Intuition on proof of Cauchy Schwarz inequality

Pick $k$ so as to minimize the distance from $kx$ to $y$, or rather its square, noting that $$\def\Re{\operatorname{Re}} 0\le(y-kx,y-kx)=(x,x)k^2-2\Re((x,y)k)+(y,y)$$ for all $k$. Now pick the $k$ that minimizes the right hand side (in order to get the most out of the inequality), and find that it is the very same $k$ used in the standard proof.

You can determine this $k$ by standard calculus methods, or by completing the square. But first, pick the phase of $k$ to make $(x,y)k$ positive, thus avoiding the difficulty of working with the real part.

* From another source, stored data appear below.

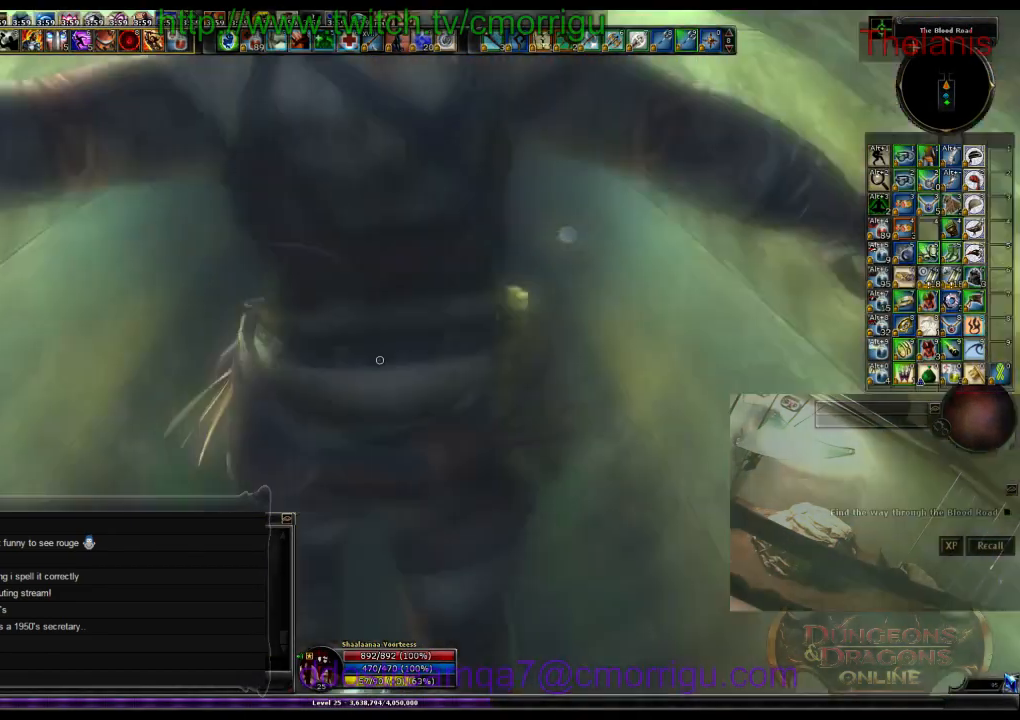
{"keys": ["w"], "events": [[434, "w", "down"]]}
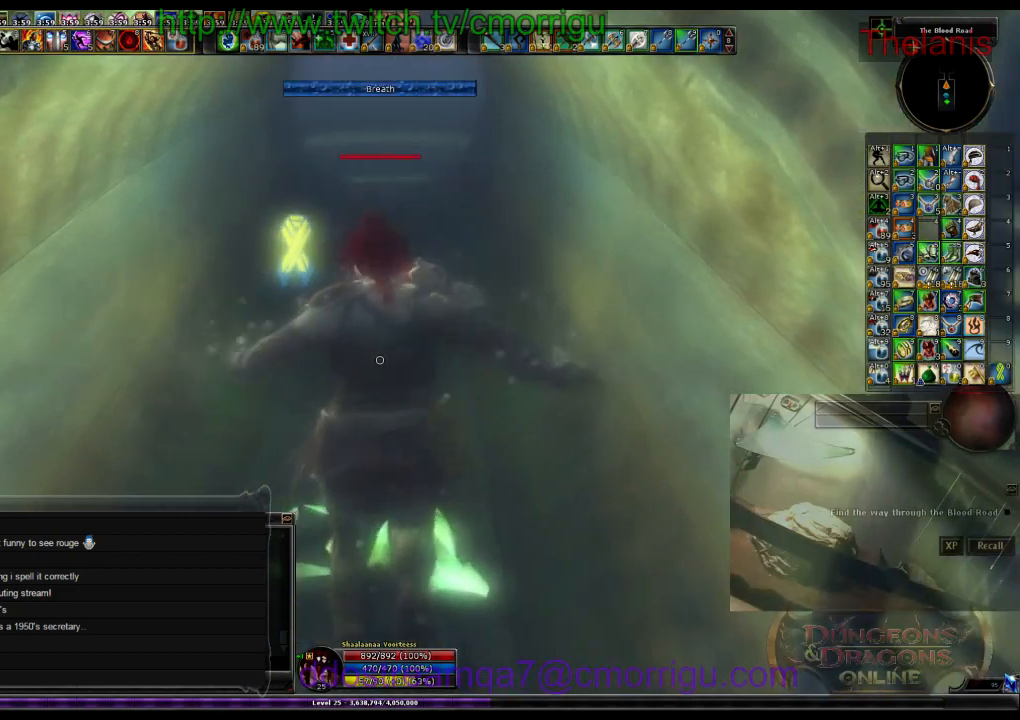
{"keys": ["w"], "events": []}
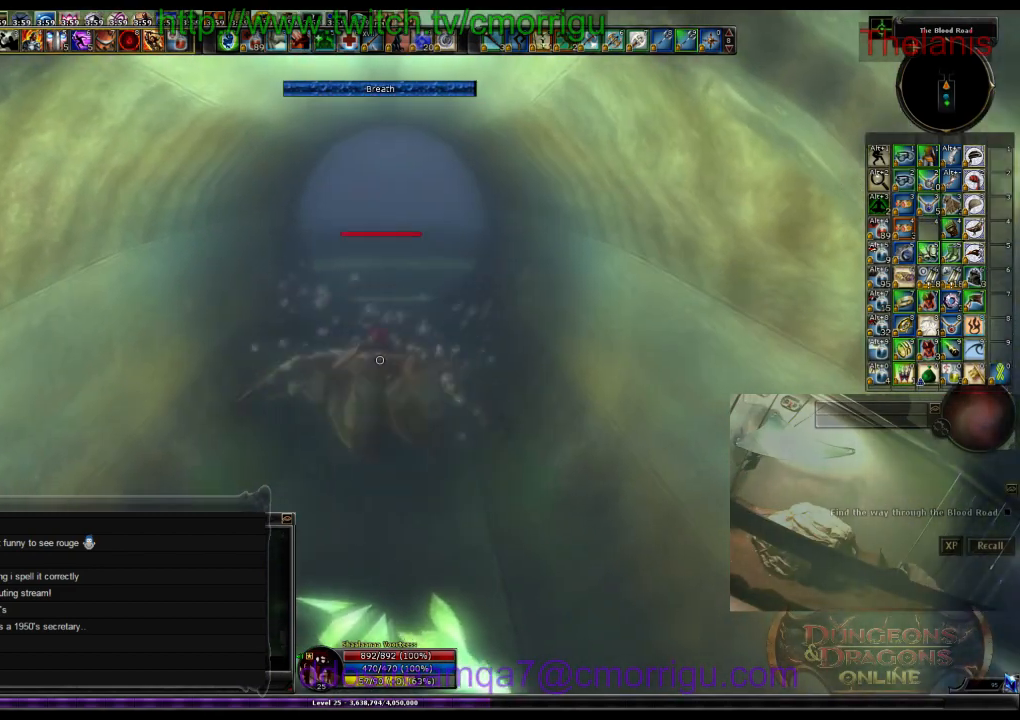
{"keys": ["w"], "events": []}
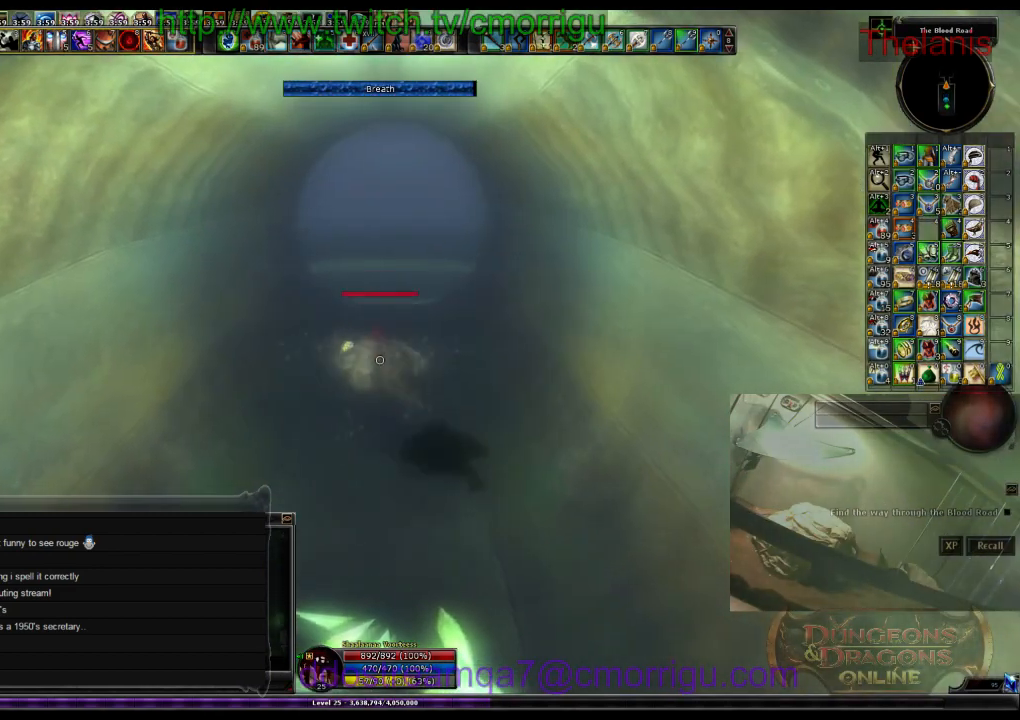
{"keys": ["w"], "events": []}
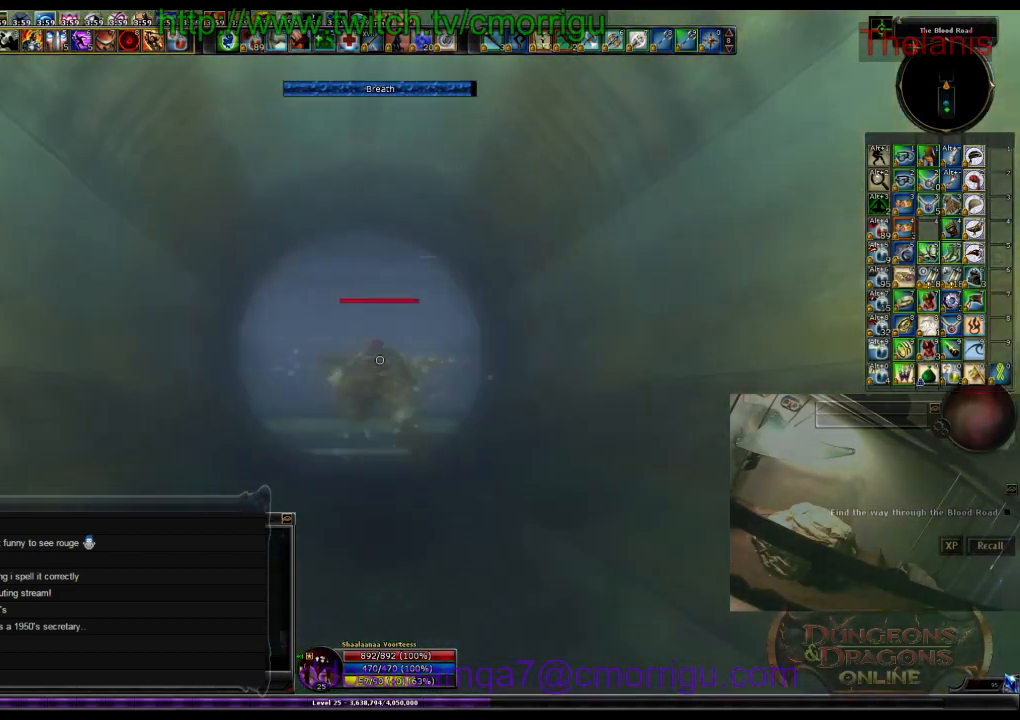
{"keys": ["w"], "events": []}
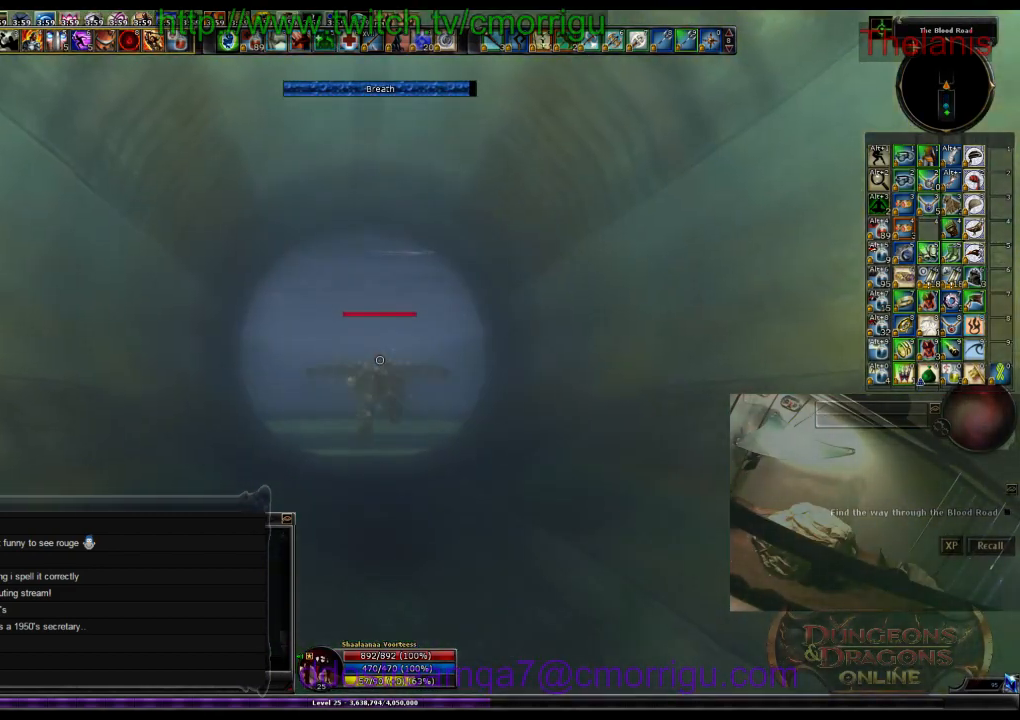
{"keys": ["w"], "events": []}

This is similar to Harald's answer but there is no explicit choice of $k$. For simplicity let us take the real case. Fix vectors $x$ and $y$, and consider the quadratic polynomial $$ p(k)=(x+ky,x+ky)=(x,x)+2k(x,y)+k^2(y,y)\geq0. $$ The polynomial must be nonnegative for any value of $k\in\mathbb{R}$, meaning that the equation $p(k)=0$ has at most one solution. This can be expressed in terms of the discriminant as $$ D = (x,y)^2-(x,x)(y,y)\leq0, $$ giving the Cauchy-Bunyakowsky-Scwarz inequality.

The moral of the story is that the choice of $k$ is mainly due to the fact that there is a quadratic polynomial behind the proof.